После очистки плазмидных ДНК, имеющих желаемые последовательности, каждый из шести типов плазмид, а также "пустой" вектор в качестве отрицательного контроля, индивидуально трансфицировали в клетки СНО RGC38 с использованием Lipofectamine. После трансфицирования клетки культивировали в течение трех дней в среде F12, содержащей фетальную телячью сыворотку с крайне низким содержанием IgG. Кондиционированную среду собирали и определяли при помощи Вестерн-анализа уровень экспрессии для различных конструкций. Также анализирировали способность вариантов в кондиционированной среде связывать VEGF.
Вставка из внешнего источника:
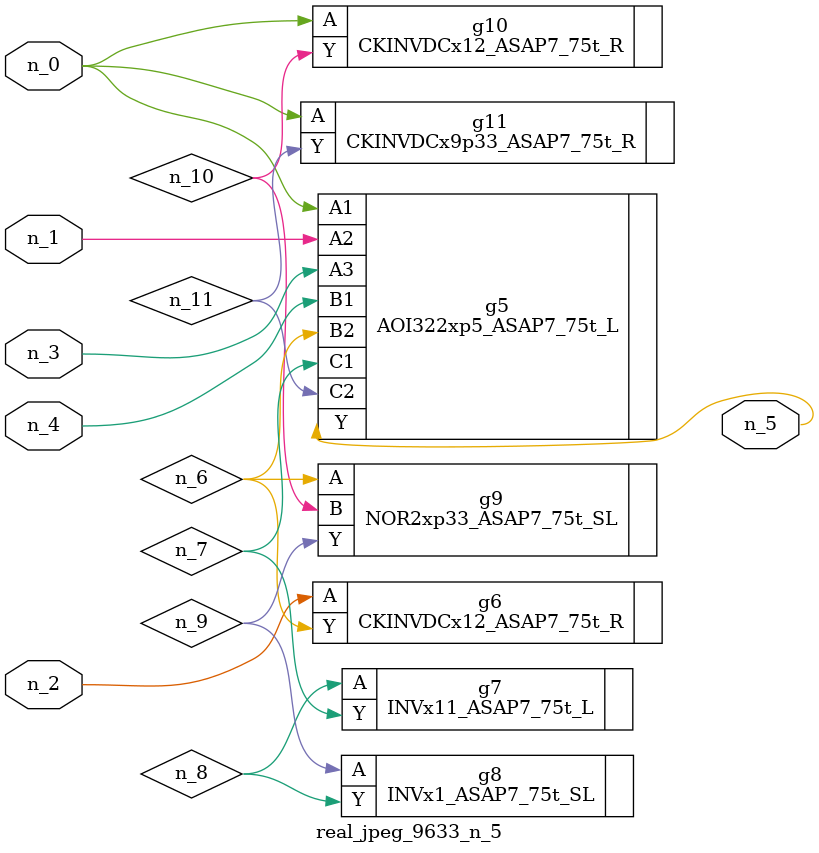
<source format=v>
module real_jpeg_9633_n_5 (n_4, n_0, n_1, n_2, n_3, n_5);

input n_4;
input n_0;
input n_1;
input n_2;
input n_3;

output n_5;

wire n_8;
wire n_11;
wire n_6;
wire n_7;
wire n_10;
wire n_9;

AOI322xp5_ASAP7_75t_L g5 ( 
.A1(n_0),
.A2(n_1),
.A3(n_3),
.B1(n_4),
.B2(n_6),
.C1(n_7),
.C2(n_11),
.Y(n_5)
);

CKINVDCx12_ASAP7_75t_R g10 ( 
.A(n_0),
.Y(n_10)
);

CKINVDCx9p33_ASAP7_75t_R g11 ( 
.A(n_0),
.Y(n_11)
);

CKINVDCx12_ASAP7_75t_R g6 ( 
.A(n_2),
.Y(n_6)
);

NOR2xp33_ASAP7_75t_SL g9 ( 
.A(n_6),
.B(n_10),
.Y(n_9)
);

INVx11_ASAP7_75t_L g7 ( 
.A(n_8),
.Y(n_7)
);

INVx1_ASAP7_75t_SL g8 ( 
.A(n_9),
.Y(n_8)
);


endmodule
</source>
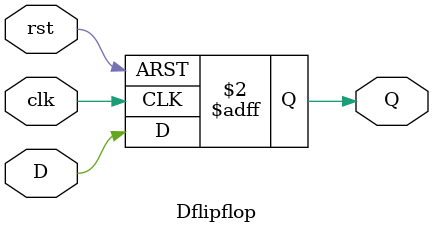
<source format=v>
`timescale 1ns / 1ps

module Dflipflop(
output reg Q,
input D,   
input clk,rst // clk -> clock, rst -> reset
    );
    always @(posedge clk,posedge rst) begin
    
        if (rst) 
            Q <= 1'b0;  //if reset is 1, assign output to 0

        else 
           Q <= D; //non-blocking assign statement, assign output to D
    end
endmodule

</source>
2. Способность связывать VEGF при выполнении анализа на основе BiaCore

Анализ на основе BiaCore выполняли как описано в примере 6 данного описания для оценки способности связываться с поверхностью, обработанной VEGF, каждого из шести слитых белков VEGF-рецептора. В этом анализе использовались следующие параметры: чип - СМ5; буфер - HBS-T; скорость потока - 5 мкл/мин; инъекция - 150 мкл; образец - IX супернатант, двойная инъекция; поверхность - hVEGF165-аминосвязанный 3400RU.

3. Результаты

В таблице 1 демонстрируется относительное связывание с VEGF каждого из слитых белков рецептора VEGF: pTE903=R1.R2.Fc, pTE904=R2.R1.Fc, pTE905=Fc.R1.R2, pTE906=Fc.R2.R1, pTE907=R1.Fc.R2, pTE908=R2.Fc.R1. Каждый из шести слитых белков рецептора VEGF продемонстрировал специфическую активную относительную реакцию (RU) на hVEGF165-поверхность. Кроме того, относительное связывание вариантов с различной ориентацией доменов сравнивали с относительным связыванием белка в исходной ориентации (рТЕ903). Никакого фонового связывания не было обнаружено с супернатантом культуры клеток, трансфицированных "пустым" вектором.

4. Выводы

Эти экспериментальные данные показывают, что специфическое связывание с VEGF было получено для каждого из шести слитых белков рецептора VEGF. Соответственно, позиция компонентов в заявленных конструкциях может меняться, тогда как способность связывать VEGF сохраняется.